Give back every line of the data exactly. Pictures are not part of the copy.
----- Data section -----
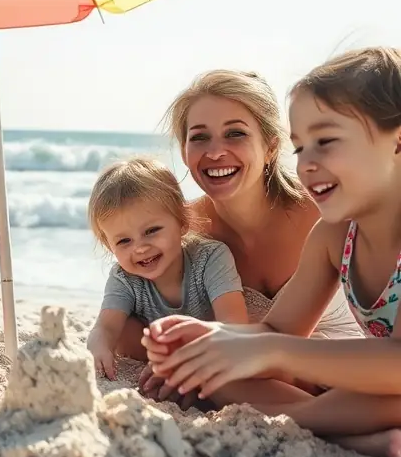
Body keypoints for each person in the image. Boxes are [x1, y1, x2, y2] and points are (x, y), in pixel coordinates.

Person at [145, 47, 401, 457]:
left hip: (385, 383)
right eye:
-----
* _Finished task_:
Body keypoints for each person in the image. Boxes are [x1, y1, x2, y2] and points are (x, y), in pixel coordinates.

Person at [145, 47, 401, 457]:
left hip: (385, 383)
right eye:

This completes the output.